── Extracted material

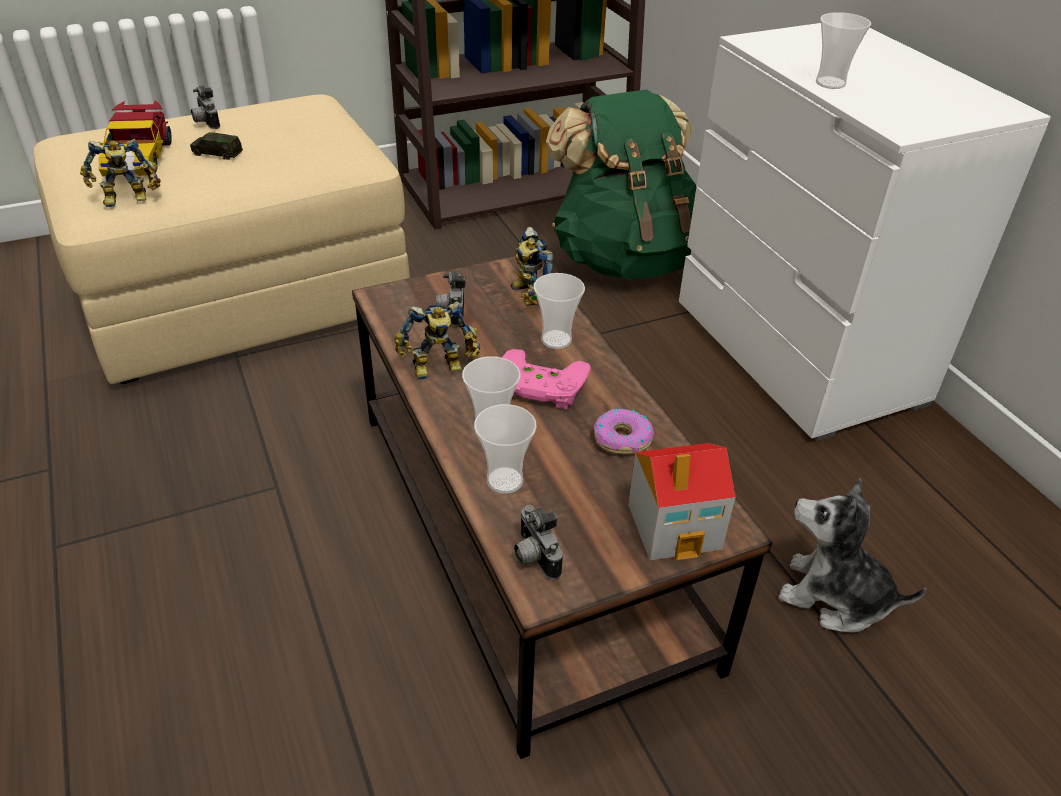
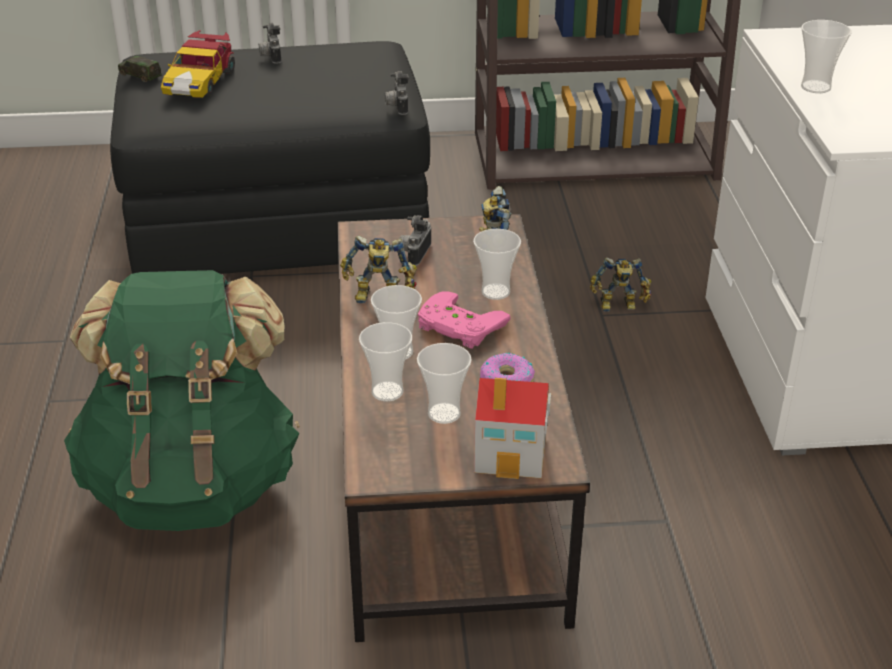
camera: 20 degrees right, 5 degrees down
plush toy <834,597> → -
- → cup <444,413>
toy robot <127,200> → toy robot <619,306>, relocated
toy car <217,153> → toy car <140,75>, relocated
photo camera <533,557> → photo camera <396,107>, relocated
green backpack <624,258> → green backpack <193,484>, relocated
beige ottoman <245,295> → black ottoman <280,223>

────

• Task instructions:
Every line above that holds "camera" should be tallied; answer with the total alone.

• Solved problem:
2